Text segment:
######

Re: Yet another fast GiST build

From: Alexander Korotkov <a(dot)korotkov(at)postgrespro(dot)ru>
To: Peter Geoghegan <pg(at)bowt(dot)ie>
Cc: Andrey Borodin <x4mmm(at)yandex-team(dot)ru>, Darafei Komяpa Praliaskouski <me(at)komzpa(dot)net>, pgsql-hackers <pgsql-hackers(at)postgresql(dot)org>
Subject: Re: Yet another fast GiST build
Date: 2019-08-30 03:21:55
Message-ID: CAPpHfdvYhZsKWaE3M2QTWcFPJsKxFKTWFkp4+5VE9z9ug+M3jw@mail.gmail.com
Views: Raw Message | Whole Thread | Download mbox | Resend email
Thread:
Lists: pgsql-hackers

On Fri, Aug 30, 2019 at 2:34 AM Peter Geoghegan <pg(at)bowt(dot)ie> wrote:
> On Thu, Aug 29, 2019 at 3:48 PM Alexander Korotkov
> <a(dot)korotkov(at)postgrespro(dot)ru> wrote:
> > > As you can see, Z-order build is on order of magnitude faster. Select performance is roughly the same. Also, index is significantly smaller.
> >
> > Cool! These experiments bring me to following thoughts. Can we not
> > only build, but also maintain GiST indexes in B-tree-like manner? If
> > we put Z-value together with MBR to the non-leaf keys, that should be
> > possible. Maintaining it in B-tree-like manner would have a lot of
> > advantages.
>
> I'm not an expert on GiST, but that seems like it would have a lot of
> advantages in the long term. It is certainly theoretically appealing.
>
> Could this make it easier to use merge join with containment
> operators? I'm thinking of things like geospatial joins, which can
> generally only be performed as nested loop joins at the moment. This
> is often wildly inefficient.

######

Dataset entries
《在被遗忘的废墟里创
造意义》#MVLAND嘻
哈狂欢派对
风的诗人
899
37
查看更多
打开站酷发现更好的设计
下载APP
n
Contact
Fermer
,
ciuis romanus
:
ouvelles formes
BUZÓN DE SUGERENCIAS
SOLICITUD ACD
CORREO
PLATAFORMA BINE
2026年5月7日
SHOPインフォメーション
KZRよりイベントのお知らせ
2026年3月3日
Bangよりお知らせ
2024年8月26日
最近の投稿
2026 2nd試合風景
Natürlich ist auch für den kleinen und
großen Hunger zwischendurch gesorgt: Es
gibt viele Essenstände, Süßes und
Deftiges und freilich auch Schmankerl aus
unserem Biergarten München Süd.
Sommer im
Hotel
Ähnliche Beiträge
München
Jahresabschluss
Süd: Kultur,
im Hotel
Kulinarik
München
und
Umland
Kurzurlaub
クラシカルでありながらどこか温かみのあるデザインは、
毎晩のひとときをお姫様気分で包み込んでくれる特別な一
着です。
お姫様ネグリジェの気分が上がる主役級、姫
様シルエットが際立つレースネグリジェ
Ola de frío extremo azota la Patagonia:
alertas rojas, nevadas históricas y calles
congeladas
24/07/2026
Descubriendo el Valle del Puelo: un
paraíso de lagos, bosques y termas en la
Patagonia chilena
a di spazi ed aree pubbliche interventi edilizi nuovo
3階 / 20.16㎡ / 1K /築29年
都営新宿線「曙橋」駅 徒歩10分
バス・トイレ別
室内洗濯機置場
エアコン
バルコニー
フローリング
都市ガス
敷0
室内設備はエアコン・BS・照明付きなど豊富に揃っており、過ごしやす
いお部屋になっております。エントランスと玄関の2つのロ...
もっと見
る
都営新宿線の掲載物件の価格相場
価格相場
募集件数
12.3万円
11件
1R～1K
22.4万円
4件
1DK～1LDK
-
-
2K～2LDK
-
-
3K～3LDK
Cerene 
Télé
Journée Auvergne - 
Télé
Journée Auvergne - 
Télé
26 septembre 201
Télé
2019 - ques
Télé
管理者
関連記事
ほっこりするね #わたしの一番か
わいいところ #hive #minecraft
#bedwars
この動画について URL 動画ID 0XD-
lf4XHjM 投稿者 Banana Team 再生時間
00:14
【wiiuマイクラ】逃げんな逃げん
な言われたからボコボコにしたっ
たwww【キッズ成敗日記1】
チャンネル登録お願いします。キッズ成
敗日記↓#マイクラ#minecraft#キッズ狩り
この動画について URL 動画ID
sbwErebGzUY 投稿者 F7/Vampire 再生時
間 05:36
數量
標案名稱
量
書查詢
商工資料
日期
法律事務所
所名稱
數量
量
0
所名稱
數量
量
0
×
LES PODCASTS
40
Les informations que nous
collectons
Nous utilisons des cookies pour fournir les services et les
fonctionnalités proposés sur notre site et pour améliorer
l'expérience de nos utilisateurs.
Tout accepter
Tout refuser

######

Assignment: Return the portion of the GiST build message starting with "On Fri, Aug" and going on through "is significantly smaller.", copied exactly.

Answer section:
On Fri, Aug 30, 2019 at 2:34 AM Peter Geoghegan <pg(at)bowt(dot)ie> wrote:
> On Thu, Aug 29, 2019 at 3:48 PM Alexander Korotkov
> <a(dot)korotkov(at)postgrespro(dot)ru> wrote:
> > > As you can see, Z-order build is on order of magnitude faster. Select performance is roughly the same. Also, index is significantly smaller.